Myth: “Reading While You Write Pollutes Your Voice”
Voice is forged, not fragile. Exposure to multiple styles teaches range and prevents unconscious mimicry of the last single author you read.
Read poetry before dialogue scenes; it attunes your ear to rhythm. Read screenplays when pacing flags; they teach entry-late, exit-early discipline.
Keep a commonplace file of gorgeous sentences. Copying them trains muscle memory the way scales train pianists.
The Palate Cleanser Ritual
After binge-reading one author, switch to a different medium—essays, lyrics, subtitles—for 48 hours. The brief detox resets default diction.
Return to your manuscript and highlight any accidental echoes. Replace with your natural cadence, now informed, not infected.
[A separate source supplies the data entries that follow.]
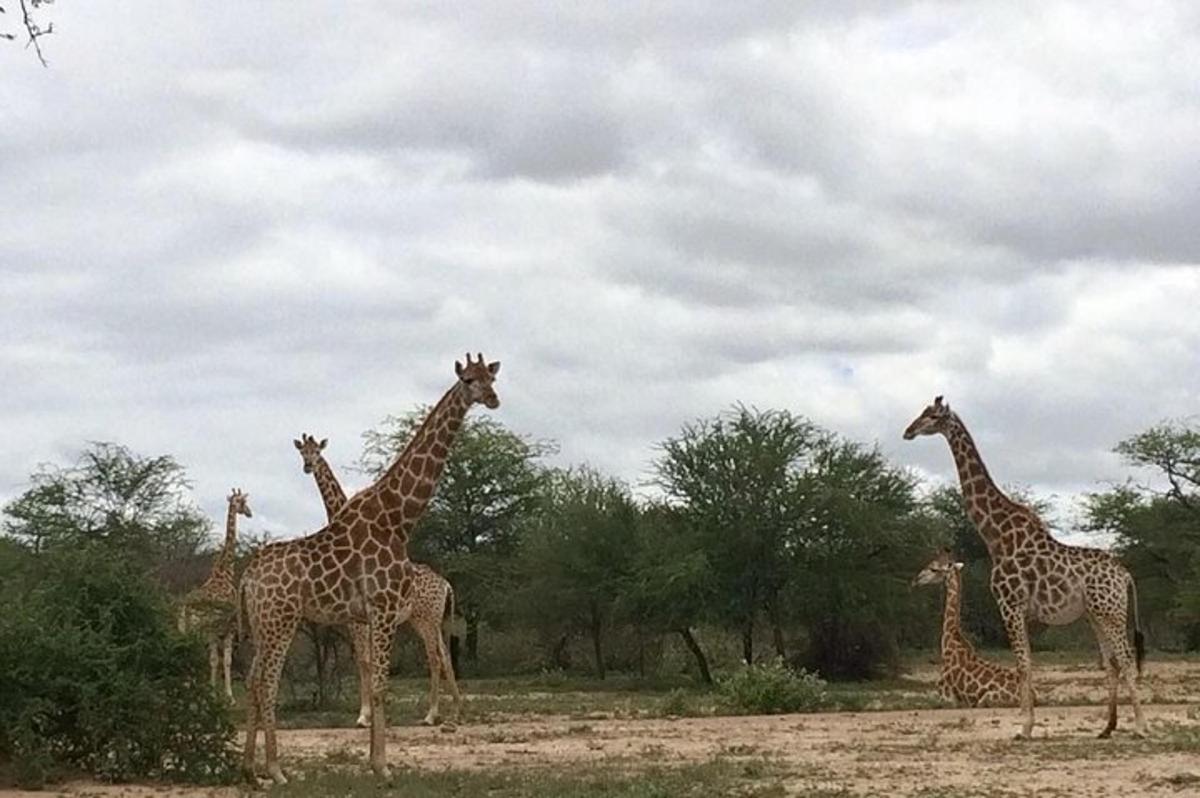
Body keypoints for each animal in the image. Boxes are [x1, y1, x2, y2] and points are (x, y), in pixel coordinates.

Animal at [176, 484, 252, 696]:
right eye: (243, 502)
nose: (249, 512)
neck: (224, 573)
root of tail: (185, 605)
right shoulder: (228, 628)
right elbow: (225, 660)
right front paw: (228, 695)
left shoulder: (216, 630)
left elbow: (214, 660)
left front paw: (212, 691)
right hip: (197, 628)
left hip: (184, 627)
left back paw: (185, 688)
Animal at [292, 432, 460, 724]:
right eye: (303, 452)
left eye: (317, 452)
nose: (308, 466)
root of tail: (446, 584)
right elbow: (370, 660)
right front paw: (373, 711)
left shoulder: (356, 621)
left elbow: (364, 660)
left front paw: (365, 715)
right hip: (431, 619)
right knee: (446, 655)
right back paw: (457, 711)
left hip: (426, 618)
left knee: (435, 658)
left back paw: (431, 714)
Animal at [912, 547, 1027, 705]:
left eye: (934, 569)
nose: (916, 580)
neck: (950, 638)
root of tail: (1034, 695)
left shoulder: (946, 697)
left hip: (984, 699)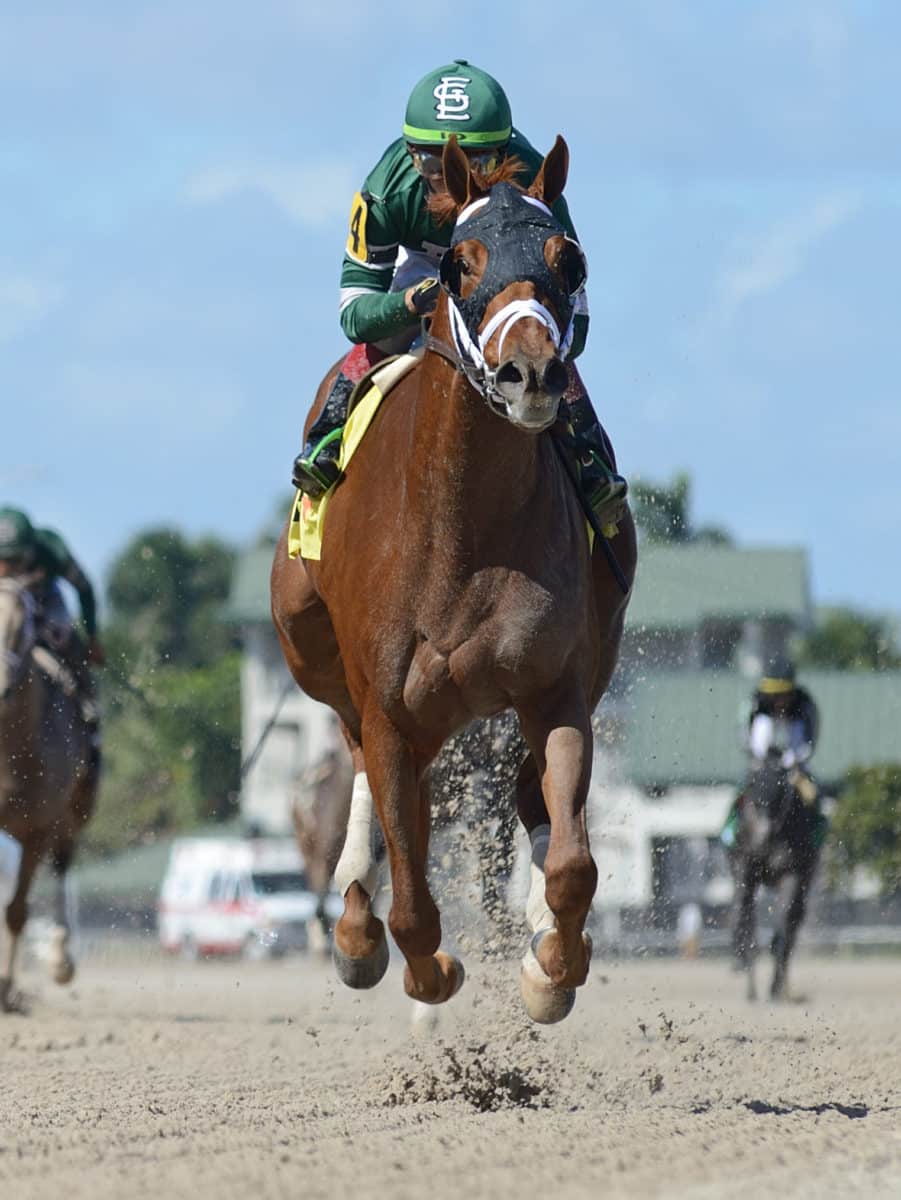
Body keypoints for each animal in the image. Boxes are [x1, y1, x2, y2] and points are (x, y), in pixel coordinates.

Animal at [271, 138, 638, 1022]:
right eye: (458, 265)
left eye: (567, 258)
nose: (528, 374)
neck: (463, 530)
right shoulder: (390, 707)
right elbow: (411, 901)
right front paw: (422, 967)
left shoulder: (554, 689)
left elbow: (572, 863)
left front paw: (550, 966)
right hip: (311, 648)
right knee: (356, 764)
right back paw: (355, 924)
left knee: (531, 806)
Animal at [734, 758, 825, 1003]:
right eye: (753, 792)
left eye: (780, 793)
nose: (761, 838)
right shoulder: (746, 874)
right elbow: (747, 926)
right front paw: (751, 990)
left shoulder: (791, 874)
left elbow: (784, 928)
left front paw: (774, 988)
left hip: (804, 880)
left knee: (792, 924)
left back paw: (779, 987)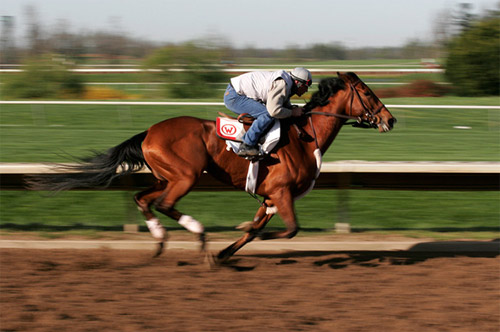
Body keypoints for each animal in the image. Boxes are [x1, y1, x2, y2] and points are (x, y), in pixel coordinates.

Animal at [28, 72, 394, 264]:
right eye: (367, 92)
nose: (390, 119)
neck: (306, 138)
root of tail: (149, 132)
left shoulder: (270, 198)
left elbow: (254, 229)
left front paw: (223, 253)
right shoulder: (281, 192)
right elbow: (287, 230)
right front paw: (243, 240)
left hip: (165, 176)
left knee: (142, 199)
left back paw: (161, 242)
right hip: (185, 175)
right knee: (163, 204)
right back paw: (197, 232)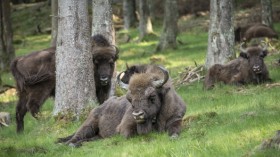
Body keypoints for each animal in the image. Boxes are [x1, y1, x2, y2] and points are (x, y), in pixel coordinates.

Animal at [57, 65, 187, 147]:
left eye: (152, 96)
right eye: (129, 98)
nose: (137, 115)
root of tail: (98, 107)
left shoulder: (176, 119)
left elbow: (174, 132)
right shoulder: (125, 127)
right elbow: (130, 135)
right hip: (88, 125)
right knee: (76, 137)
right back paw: (69, 144)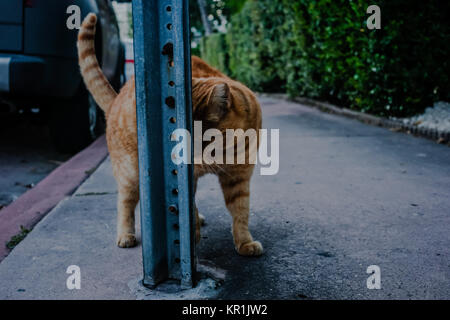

Myth: “Talent Trumps Persistence”
Talent sets the starting line; persistence finishes marathons. Every virtuoso you cite logged unseen hours of deliberate practice.
Rejection letters addressed to Madeleine L’Engle, Octavia Butler, and JK Rowling now sell at auction because the authors kept writing, not because they were anointed.
Track submissions, not talent scores. The spreadsheet becomes proof that improvement is measurable and within reach.
The 100-Rejections Challenge
Aim for 100 rejections in a year. The goal reframes failure as collection, and the odds guarantee acceptance will sneak inside the pile.
Celebrate each “no” publicly. The transparency builds a reader base that roots for you long before the breakthrough “yes.”